9.80 and 19.78 seconds: Usain Bolt’s one-hundred- and two-hundred-metre gold-medal runs at the Games gave him a record three consecutive wins in those events at the Olympics—from Beijing to London to Rio—and pushed him even further up the ranks of all-time worldwide sports immortals. But not everyone was impressed with his runs in Rio. After the two hundred, the television cameras caught Bolt’s mother, Jennifer, in the stands, looking a little peeved that he hadn’t run faster.
48 seconds: The Cleveland Cavaliers sealed their victory in Game 7 of the N.B.A. Finals against the Golden State Warriors only at the very end—in a stretch that began with a minute and fifty-one seconds left and the game tied, 89–89—after LeBron James surged from behind the play to block a layup attempt by Andre Iguodala. The Cavs took the lead for good with a minute and three seconds left, when Kyrie Irving hit a fall-away three-pointer, right in the face of Steph Curry, the 2016 league M.V.P. The Cavs came from behind three games to one to win the series, ending Cleveland’s fifty-two-year pro-sports championship drought.
1 minute, 57 seconds: The British cyclist Chris Froome turned the Tour de France into a duathlon for almost two minutes this summer, when, after getting caught in a crash with one of the motorbikes embedded with the riders, he set off running in the final kilometre of the famed Mount Ventoux section of the race. Froome, who was leading the Tour at the time of the accident, looked ridiculous clattering up the road in his cycling shoes, with rabid fans closing in around him. Soon, someone gave him a new bike, but it barely fit him, and by then his over-all lead had already melted away. After the race, officials gave Froome back the time he’d lost, and he went on to win the Tour. But his bit of jogging was the most memorable cycling moment in recent years, and sparked renewed discussion about the need for better order among motorbikes and increased crowd control on the Tour.

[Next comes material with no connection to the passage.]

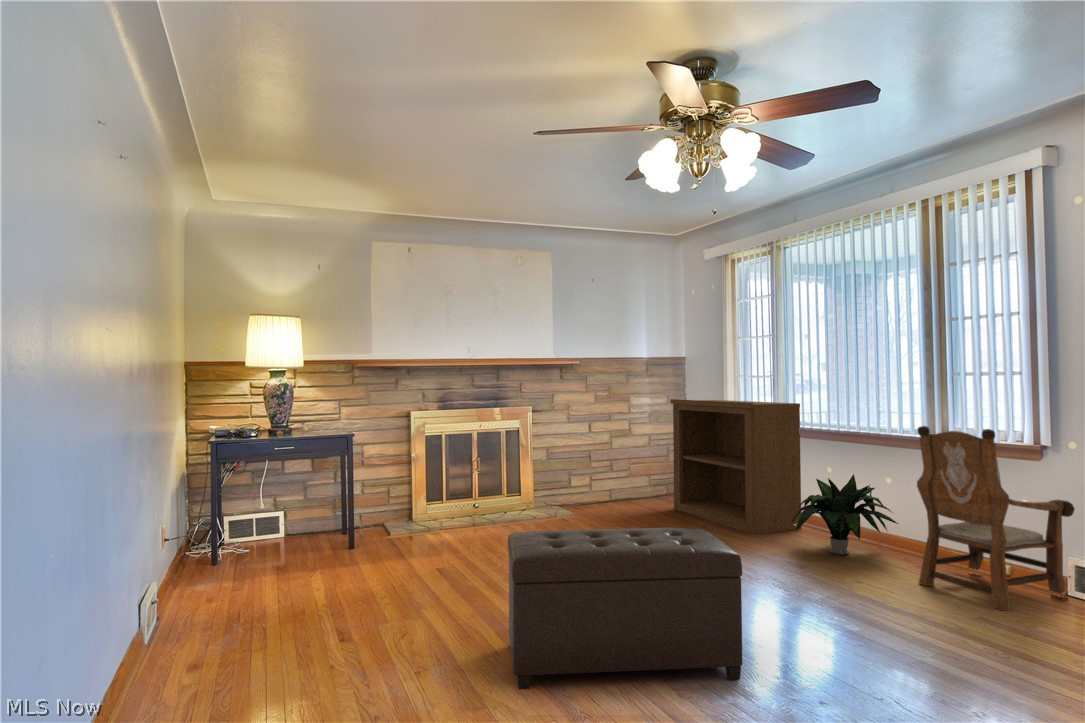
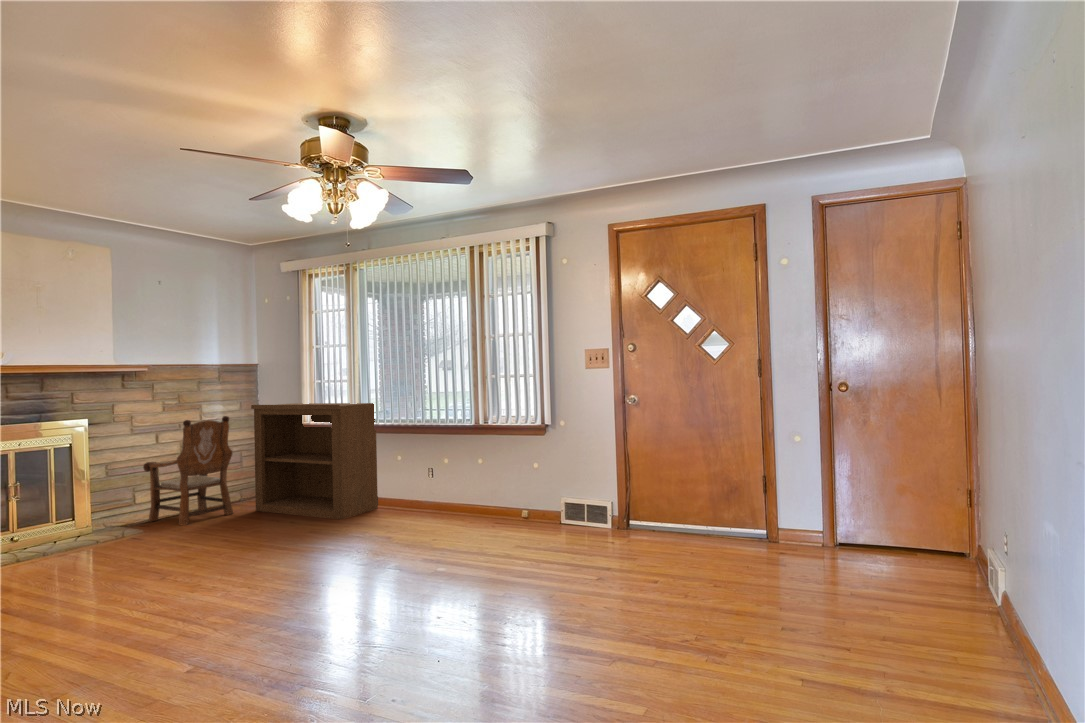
armchair: present [917,426,1075,611] -> present [143,416,233,525]
potted plant: present [792,474,898,555] -> none [376,457,459,523]
ottoman: present [508,528,742,689] -> none [151,515,389,698]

3 seconds: The ball hit by Rajai Davis in the bottom of the eighth inning of Game 7 of the World Series spent three seconds in the air before landing just over the left-field wall. The home run tied the game, at 6–6. These seconds, and the minutes that followed, brought dread back to the hearts of Cubs fans everywhere, who seemed fated to endure yet another in a long line of cursed baseball moments. Instead, following a brief rain delay before extra innings, the Cubs took the lead in the top of the tenth, and held off another rally by the Indians to win the Series. Somewhere, Steve Bartman was smiling.

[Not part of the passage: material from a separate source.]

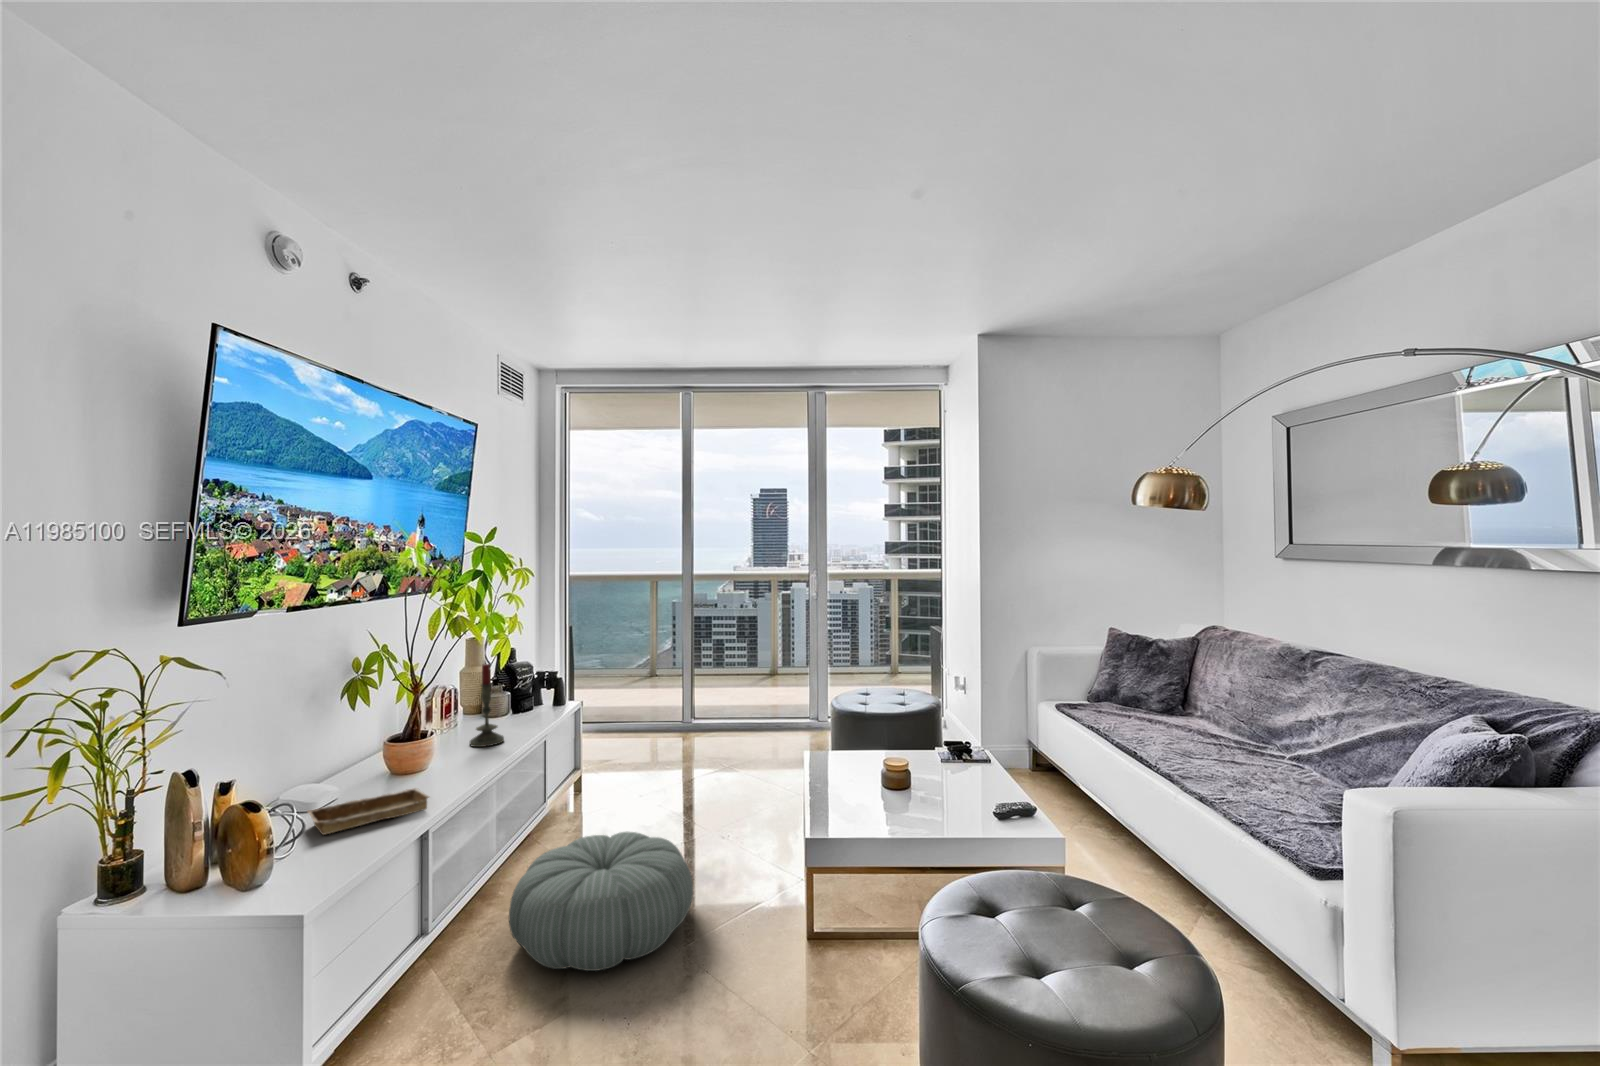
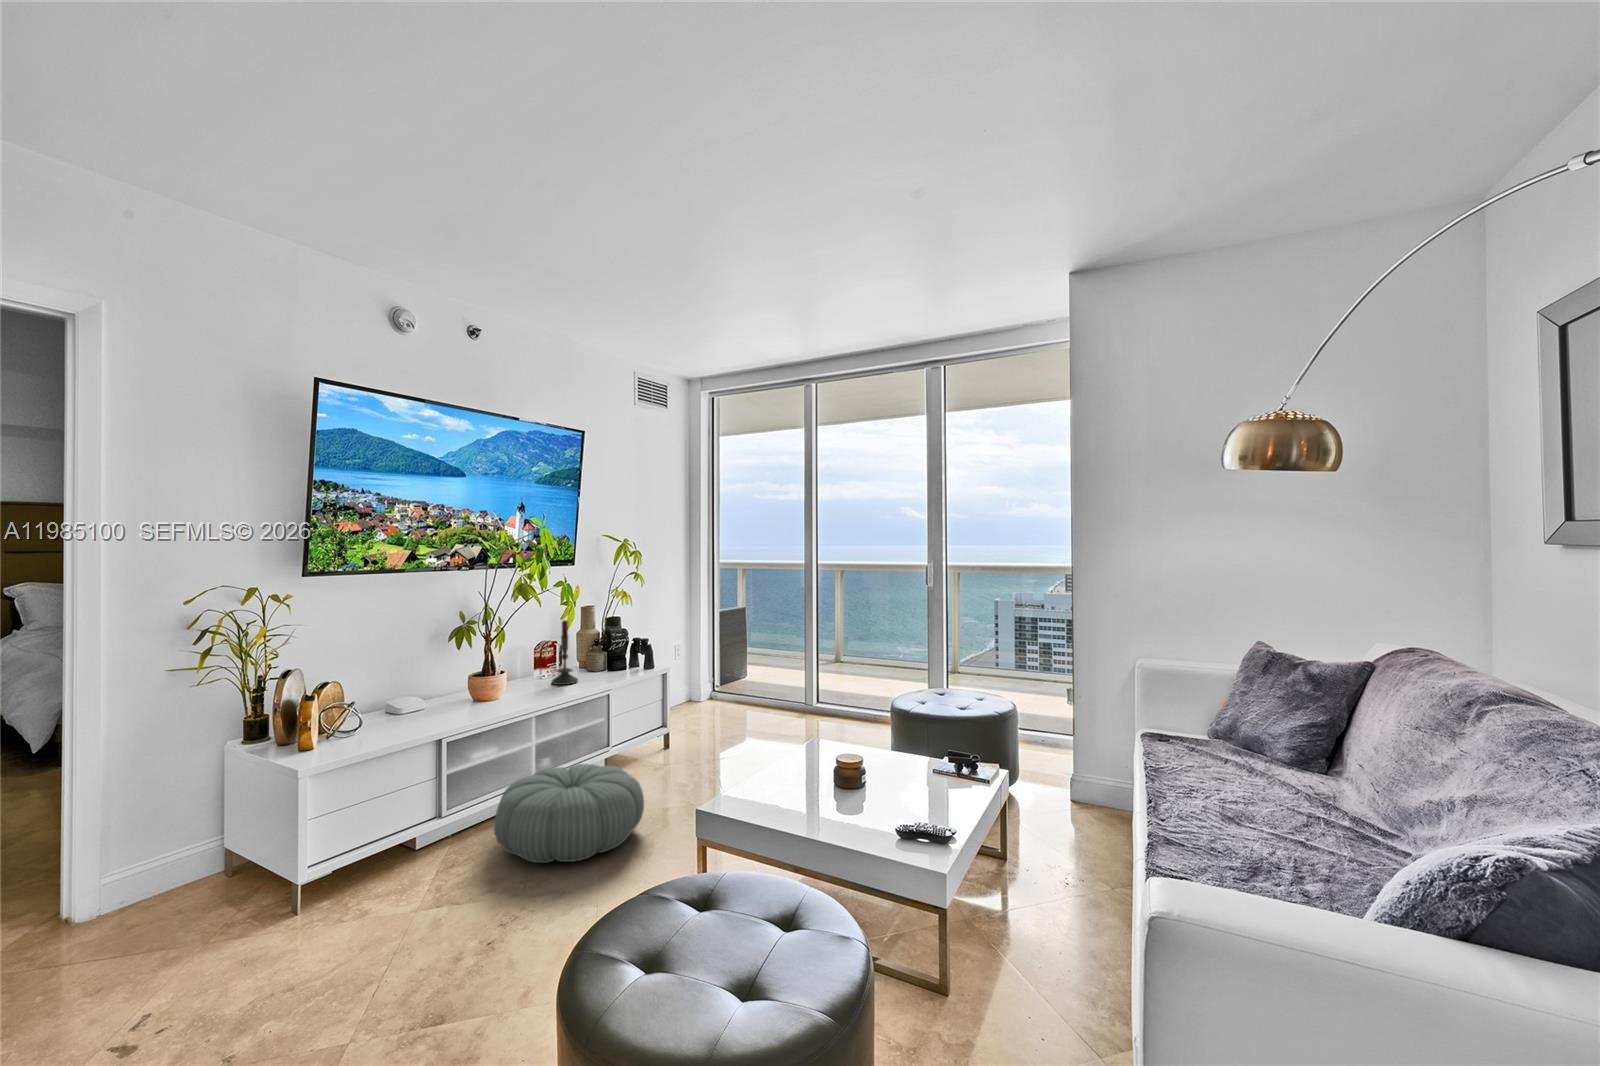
tray: present [308,788,430,835] -> none [380,703,465,723]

4 seconds: A few days after Donald Trump won the Presidential election, Gregg Popovich, the head coach of the San Antonio Spurs, was speaking to reporters, when he said, “It leaves me wondering where I’ve been living and with whom I’m living.” With those words, he summed up the feeling of displacement and angry bewilderment that many felt when faced with the unexpected result. Popovich, who was among several N.B.A. coaches to speak candidly following the election, said that kids would be “grounded for years” if they acted like Trump, blasted what he called Trump’s “xenophobic, homophobic, racist, misogynistic” campaign, and despaired at the fact that “half the country ignored all that.”